Barcelone est toujours accablée par les salaires énormes que le conseil d'administration de Josep Bartomeu a payé aux joueurs. Ces salaires ont amené le Blaugrana à dépasser les réglementations du salon financier et à ne pas être en mesure de signer les joueurs à égalité avec d'autres grands clubs en Europe.
C'est un handicap important dans leur tentative de former une équipe compétitive car ils sont liés par la règle de 50% de Laliga, ce qui signifie qu'ils ne peuvent dépenser que la moitié du montant qu'ils économisent en masse salariale sur les nouvelles signatures. Cependant, lors de l'analyse du nombre de l'équipe, il devient clair que les salaires ne sont pas aussi élevés que perçus, et d'autres facteurs empêchent le club de signaler normalement les joueurs.
Marca a obtenu l'accès à ces chiffres et, par rapport à ce que ce conseil a trouvé il y a deux ans, il est évident que des efforts énormes et efficaces ont été faits pour réduire la facture salariale. Mateu Alemany a été chargé de travailler sur cela avec Jordi Cruyff, Xavi Hernandez, Eduard Romeu et Joan Laporta dans l'aspect financier.
Jetons un coup d'œil, en commençant par le coût de l'équipe en salaires, ce qui représente 386 millions d'euros. À ce chiffre, nous devons ajouter le montant d'argent dépensé pour les Loanees, qui totalisent 54 millions d'euros pour Samuel Umtiti, Clement Lenglet, Sergino Dest, Nico Gonzalez, Alex Collado et Gustavo Maia.

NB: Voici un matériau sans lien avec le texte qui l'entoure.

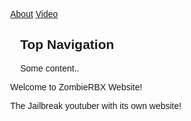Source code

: <link rel="shortcut icon" type="image/png" href="/favicon.png">
<html>
<head>
<meta name="viewport" content="width=device-width, initial-scale=1">
<style>
body {
  margin: 0;
  font-family: Arial, Helvetica, sans-serif;
}

.topnav {
  overflow: hidden;
  background-color: #333;
}

.topnav a {
  float: left;
  color: #f2f2f2;
  text-align: center;
  padding: 14px 16px;
  text-decoration: none;
  font-size: 17px;
}

.topnav a:hover {
  background-color: #ddd;
  color: black;
}

.topnav a.active {
  background-color: #04AA6D;
  color: white;
}
</style>
</head>
<body>

<div class="topnav">
  <a class="active" href="about">About</a>
  <a href="video">Video</a>
</div>

<div style="padding-left:16px">
  <h2>Top Navigation</h2>
  <p>Some content..</p>
</div>

</body>
</html>
<html lang="en">
<head>
    <title>Welcome Page</title>
</head>
<body>
    <p>Welcome to ZombieRBX Website!<p>
          <p>The Jailbreak youtuber with its own website!<p>
<html>
<head>
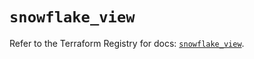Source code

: # `snowflake_view`

Refer to the Terraform Registry for docs: [`snowflake_view`](https://registry.terraform.io/providers/snowflake-labs/snowflake/0.90.0/docs/resources/view).
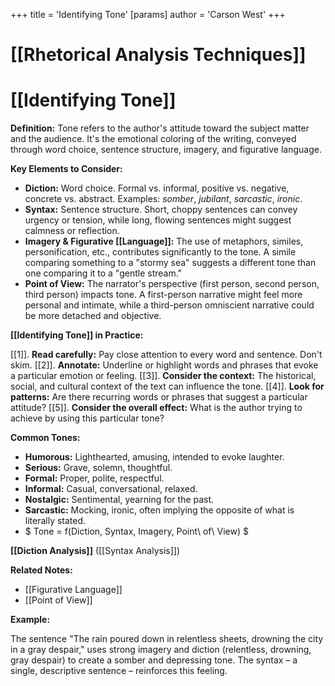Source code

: +++
 title = 'Identifying Tone'
[params]
	author = 'Carson West'
+++
# [[Rhetorical Analysis Techniques]]
# [[Identifying Tone]]

**Definition:** Tone refers to the author's attitude toward the subject matter and the audience.  It's the emotional coloring of the writing, conveyed through word choice, sentence structure, imagery, and figurative language.

**Key Elements to Consider:**

* **Diction:**  Word choice.  Formal vs. informal, positive vs. negative, concrete vs. abstract.  Examples:  *somber*, *jubilant*, *sarcastic*, *ironic*.
* **Syntax:** Sentence structure. Short, choppy sentences can convey urgency or tension, while long, flowing sentences might suggest calmness or reflection.
* **Imagery & Figurative [[Language]]:**  The use of metaphors, similes, personification, etc., contributes significantly to the tone.  A simile comparing something to a "stormy sea" suggests a different tone than one comparing it to a "gentle stream."
* **Point of View:** The narrator's perspective (first person, second person, third person) impacts tone.  A first-person narrative might feel more personal and intimate, while a third-person omniscient narrative could be more detached and objective.

**[[Identifying Tone]] in Practice:**

[[1]]. **Read carefully:** Pay close attention to every word and sentence.  Don't skim.
[[2]]. **Annotate:** Underline or highlight words and phrases that evoke a particular emotion or feeling.
[[3]]. **Consider the context:** The historical, social, and cultural context of the text can influence the tone.
[[4]]. **Look for patterns:**  Are there recurring words or phrases that suggest a particular attitude?
[[5]]. **Consider the overall effect:** What is the author trying to achieve by using this particular tone?


**Common Tones:**

* **Humorous:**  Lighthearted, amusing, intended to evoke laughter.
* **Serious:**  Grave, solemn, thoughtful.
* **Formal:**  Proper, polite, respectful.
* **Informal:**  Casual, conversational, relaxed.
* **Nostalgic:**  Sentimental, yearning for the past.
* **Sarcastic:**  Mocking, ironic, often implying the opposite of what is literally stated.
*  $ Tone = f(Diction, Syntax, Imagery, Point\ of\ View) $ 


**[[Diction Analysis]]**  ([[Syntax Analysis]])

**Related Notes:**

* [[Figurative Language]]
* [[Point of View]]

**Example:**

The sentence "The rain poured down in relentless sheets, drowning the city in a gray despair," uses strong imagery and diction (relentless, drowning, gray despair) to create a somber and depressing tone.  The syntax – a single, descriptive sentence – reinforces this feeling.


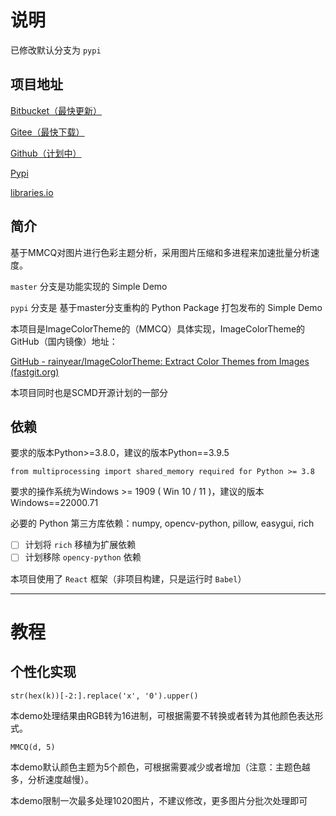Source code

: # 说明

已修改默认分支为 `pypi`


## 项目地址

[Bitbucket（最快更新）](https://bitbucket.org/hi-windom/colorthemeanalyse/src/master/ "默认仓库")

[Gitee（最快下载）](https://gitee.com/hi-windom/color-theme-analyse "主要同步仓库")

[Github（计划中）]()

[Pypi](https://pypi.org/project/color-theme-analyse/ "https://pypi.org/project/color-theme-analyse/")

[libraries.io](https://libraries.io/pypi/color-theme-analyse)


## 简介

基于MMCQ对图片进行色彩主题分析，采用图片压缩和多进程来加速批量分析速度。

`master` 分支是功能实现的 Simple Demo

`pypi` 分支是 基于master分支重构的 Python Package 打包发布的 Simple Demo

本项目是ImageColorTheme的（MMCQ）具体实现，ImageColorTheme的GitHub（国内镜像）地址：

[GitHub - rainyear/ImageColorTheme: Extract Color Themes from Images (fastgit.org)](https://hub.fastgit.org/rainyear/ImageColorTheme)

本项目同时也是SCMD开源计划的一部分


## 依赖

要求的版本Python>=3.8.0，建议的版本Python==3.9.5

`from multiprocessing import shared_memory required for Python >= 3.8`

要求的操作系统为Windows >= 1909  ( Win 10 / 11 )，建议的版本Windows==22000.71

必要的 Python 第三方库依赖：numpy, opencv-python, pillow, easygui, rich

* [ ] 计划将 `rich` 移植为扩展依赖
* [ ] 计划移除 `opency-python` 依赖

本项目使用了 `React` 框架（非项目构建，只是运行时 `Babel`）

---

# 教程

## 个性化实现

`str(hex(k))[-2:].replace('x', '0').upper()`

本demo处理结果由RGB转为16进制，可根据需要不转换或者转为其他颜色表达形式。

`MMCQ(d, 5)`

本demo默认颜色主题为5个颜色，可根据需要减少或者增加（注意：主题色越多，分析速度越慢）。

本demo限制一次最多处理1020图片，不建议修改，更多图片分批次处理即可
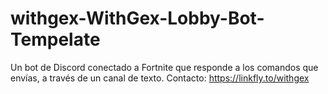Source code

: # withgex-WithGex-Lobby-Bot-Tempelate
Un bot de Discord conectado a Fortnite que responde a los comandos que envías, a través de un canal de texto. Contacto: https://linkfly.to/withgex

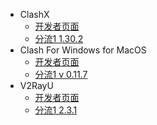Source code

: * ClashX
	* [开发者页面](https://github.com/yichengchen/clashX/releases)
	* [分流1 1.30.2](https://share.weiyun.com/MFyTzDkK)
* Clash For Windows for MacOS
	* [开发者页面](https://github.com/Fndroid/clash_for_windows_pkg/releases)
	* [分流1 v 0.11.7](https://share.weiyun.com/94eV2MwN)
* V2RayU
	* [开发者页面](https://github.com/yanue/V2rayU/releases)
	* [分流1 2.3.1](https://share.weiyun.com/nO85pfsO)
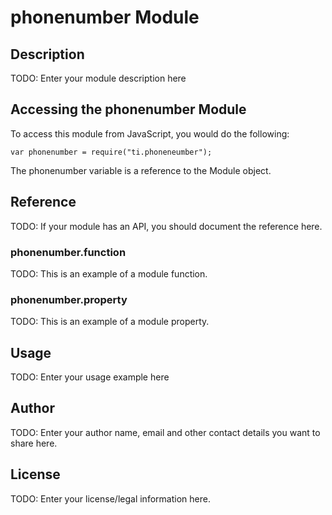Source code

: # phonenumber Module

## Description

TODO: Enter your module description here

## Accessing the phonenumber Module

To access this module from JavaScript, you would do the following:

    var phonenumber = require("ti.phoneneumber");

The phonenumber variable is a reference to the Module object.

## Reference

TODO: If your module has an API, you should document
the reference here.

### phonenumber.function

TODO: This is an example of a module function.

### phonenumber.property

TODO: This is an example of a module property.

## Usage

TODO: Enter your usage example here

## Author

TODO: Enter your author name, email and other contact
details you want to share here.

## License

TODO: Enter your license/legal information here.

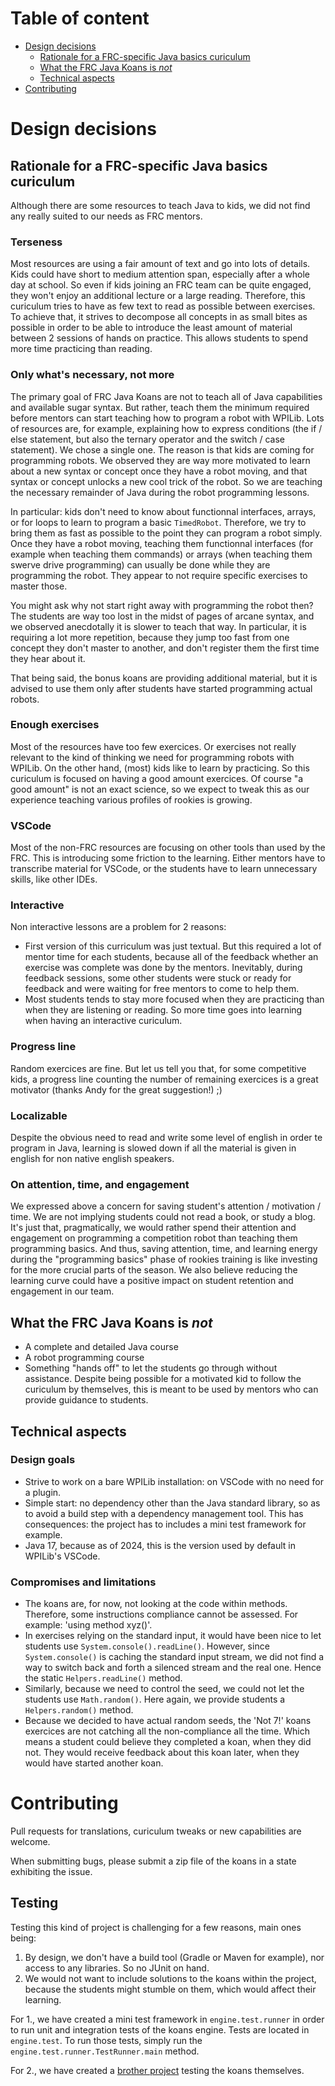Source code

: # Table of content

- [Design decisions](#design-decisions)
    - [Rationale for a FRC-specific Java basics curiculum](#rationale-for-a-frc-specific-java-basics-curiculum)
    - [What the FRC Java Koans is _not_](#what-the-frc-java-koans-is-not)
    - [Technical aspects](#technical-aspects)
- [Contributing](#contributing)

# Design decisions

## Rationale for a FRC-specific Java basics curiculum

Although there are some resources to teach Java to kids, we did not find any really suited to our needs as FRC mentors.

### Terseness

Most resources are using a fair amount of text and go into lots of details. Kids could have short to medium attention span, especially after a whole day at school. So even if kids joining an FRC team can be quite engaged, they won't enjoy an additional lecture or a large reading. Therefore, this curiculum tries to have as few text to read as possible between exercises. To achieve that, it strives to decompose all concepts in as small bites as possible in order to be able to introduce the least amount of material between 2 sessions of hands on practice. This allows students to spend more time practicing than reading.

### Only what's necessary, not more

The primary goal of FRC Java Koans are not to teach all of Java capabilities and available sugar syntax. But rather, teach them the minimum required before mentors can start teaching how to program a robot with WPILib. Lots of resources are, for example, explaining how to express conditions (the if / else statement, but also the ternary operator and the switch / case statement). We chose a single one. The reason is that kids are coming for programming robots. We observed they are way more motivated to learn about a new syntax or concept once they have a robot moving, and that syntax or concept unlocks a new cool trick of the robot. So we are teaching the necessary remainder of Java during the robot programming lessons.

In particular: kids don't need to know about functionnal interfaces, arrays, or for loops to learn to program a basic `TimedRobot`. Therefore, we try to bring them as fast as possible to the point they can program a robot simply. Once they have a robot moving, teaching them functionnal interfaces (for example when teaching them commands) or arrays (when teaching them swerve drive programming) can usually be done while they are programming the robot. They appear to not require specific exercises to master those.

You might ask why not start right away with programming the robot then? The students are way too lost in the midst of pages of arcane syntax, and we observed anecdotally it is slower to teach that way. In particular, it is requiring a lot more repetition, because they jump too fast from one concept they don't master to another, and don't register them the first time they hear about it.

That being said, the bonus koans are providing additional material, but it is advised to use them only after students have started programming actual robots.

### Enough exercises

Most of the resources have too few exercices. Or exercises not really relevant to the kind of thinking we need for programming robots with WPILib. On the other hand, (most) kids like to learn by practicing. So this curiculum is focused on having a good amount exercices. Of course "a good amount" is not an exact science, so we expect to tweak this as our experience teaching various profiles of rookies is growing.

### VSCode

Most of the non-FRC resources are focusing on other tools than used by the FRC. This is introducing some friction to the learning. Either mentors have to transcribe material for VSCode, or the students have to learn unnecessary skills, like other IDEs.

### Interactive

Non interactive lessons are a problem for 2 reasons:

- First version of this curriculum was just textual. But this required a lot of mentor time for each students, because all of the feedback whether an exercise was complete was done by the mentors. Inevitably, during feedback sessions, some other students were stuck or ready for feedback and were waiting for free mentors to come to help them.
- Most students tends to stay more focused when they are practicing than when they are listening or reading. So more time goes into learning when having an interactive curiculum.

### Progress line

Random exercices are fine. But let us tell you that, for some competitive kids, a progress line counting the number of remaining exercices is a great motivator (thanks Andy for the great suggestion!) ;)

### Localizable

Despite the obvious need to read and write some level of english in order te program in Java, learning is slowed down if all the material is given in english for non native english speakers.

### On attention, time, and engagement

We expressed above a concern for saving student's attention / motivation / time. We are not implying students could not read a book, or study a blog. It's just that, pragmatically, we would rather spend their attention and engagement on programming a competition robot than teaching them programming basics. And thus, saving attention, time, and learning energy during the "programming basics" phase of rookies training is like investing for the more crucial parts of the season. We also believe reducing the learning curve could have a positive impact on student retention and engagement in our team.

## What the FRC Java Koans is _not_

- A complete and detailed Java course
- A robot programming course
- Something "hands off" to let the students go through without assistance. Despite being possible for a motivated kid to follow the curiculum by themselves, this is meant to be used by mentors who can provide guidance to students.

## Technical aspects

### Design goals

- Strive to work on a bare WPILib installation: on VSCode with no need for a plugin.
- Simple start: no dependency other than the Java standard library, so as to avoid a build step with a dependency management tool. This has consequences: the project has to includes a mini test framework for example.
- Java 17, because as of 2024, this is the version used by default in WPILib's VSCode.

### Compromises and limitations

- The koans are, for now, not looking at the code within methods. Therefore, some instructions compliance cannot be assessed. For example: 'using method xyz()'.
- In exercises relying on the standard input, it would have been nice to let students use `System.console().readLine()`. However, since `System.console()` is caching the standard input stream, we did not find a way to switch back and forth a silenced stream and the real one. Hence the static `Helpers.readLine()` method.
- Similarly, because we need to control the seed, we could not let the students use `Math.random()`. Here again, we provide students a `Helpers.random()` method.
- Because we decided to have actual random seeds, the 'Not 7!' koans exercices are not catching all the non-compliance all the time. Which means a student could believe they completed a koan, when they did not. They would receive feedback about this koan later, when they would have started another koan.

# Contributing

Pull requests for translations, curiculum tweaks or new capabilities are welcome.

When submitting bugs, please submit a zip file of the koans in a state exhibiting the issue.

## Testing

Testing this kind of project is challenging for a few reasons, main ones being:

1. By design, we don't have a build tool (Gradle or Maven for example), nor access to any libraries. So no JUnit on hand.
2. We would not want to include solutions to the koans within the project, because the students might stumble on them, which would affect their learning.

For 1., we have created a mini test framework in `engine.test.runner` in order to run unit and integration tests of the koans engine. Tests are located in `engine.test`. To run those tests, simply run the `engine.test.runner.TestRunner.main` method.

For 2., we have created a [brother project](https://github.com/jletroui/FrcJavaKoansTests) testing the koans themselves.

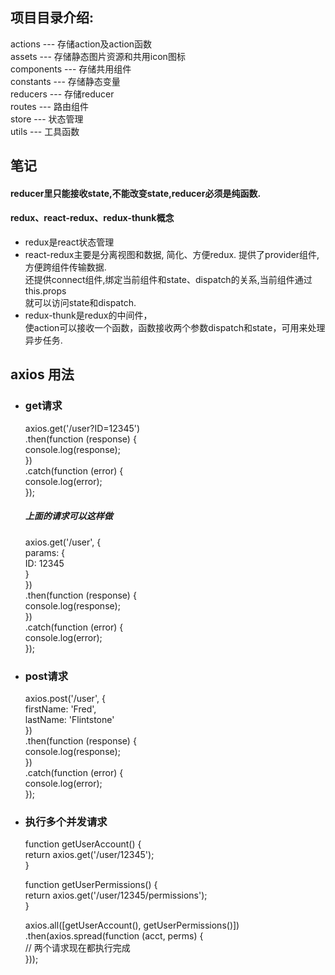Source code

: ## 项目目录介绍:<br/>
actions --- 存储action及action函数<br/>
assets --- 存储静态图片资源和共用icon图标<br/>
components --- 存储共用组件<br/>
constants --- 存储静态变量<br/>
reducers --- 存储reducer<br/>
routes --- 路由组件<br/>
store --- 状态管理<br/>
utils --- 工具函数<br/>

## 笔记
#### reducer里只能接收state,不能改变state,reducer必须是纯函数.<br/>

#### redux、react-redux、redux-thunk概念
- redux是react状态管理
- react-redux主要是分离视图和数据, 简化、方便redux. 提供了provider组件,方便跨组件传输数据.<br/>
             还提供connect组件,绑定当前组件和state、dispatch的关系,当前组件通过this.props<br/>
             就可以访问state和dispatch.
- redux-thunk是redux的中间件，<br/>
             使action可以接收一个函数，函数接收两个参数dispatch和state，可用来处理异步任务.



## axios 用法
* ### get请求<br/>
  axios.get('/user?ID=12345')<br/>
    .then(function (response) {<br/>
      console.log(response);<br/>
    })<br/>
    .catch(function (error) {<br/>
      console.log(error);<br/>
    });<br/>

  ##### 上面的请求可以这样做<br/>
  axios.get('/user', {<br/>
      params: {<br/>
        ID: 12345<br/>
      }<br/>
    })<br/>
    .then(function (response) {<br/>
      console.log(response);<br/>
    })<br/>
    .catch(function (error) {<br/>
      console.log(error);<br/>
    });<br/>

* ### post请求<br/>
  axios.post('/user', {<br/>
      firstName: 'Fred',<br/>
      lastName: 'Flintstone'<br/>
    })<br/>
    .then(function (response) {<br/>
      console.log(response);<br/>
    })<br/>
    .catch(function (error) {<br/>
      console.log(error);<br/>
    });<br/>

* ### 执行多个并发请求<br/>
  function getUserAccount() {<br/>
    return axios.get('/user/12345');<br/>
  }<br/>

  function getUserPermissions() {<br/>
    return axios.get('/user/12345/permissions');<br/>
  }<br/>

  axios.all([getUserAccount(), getUserPermissions()])<br/>
    .then(axios.spread(function (acct, perms) {<br/>
      // 两个请求现在都执行完成<br/>
    }));<br/>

Il est vrai que Umtiti vient de résilier son contrat et pourrait avoir renoncé à certains des 20 millions d'euros qu'il gagnait, mais le montant exact n'a pas été divulgué. Lorsque l'on considère à la fois les joueurs de l'équipe première et les Loanees, le montant total est de 440 m euros, ce qui n'est pas excessivement élevé.
Il y a deux facteurs qui contribuent directement à l'excédent de Barcelone dans le salon financier, et ils n'ont rien à voir avec les joueurs de la première équipe. L'un de ces facteurs est les 91 millions d'euros dépensés pour les contrats d'athlètes dans d'autres sections, faisant référence aux chiffres prévus pour 2023/24.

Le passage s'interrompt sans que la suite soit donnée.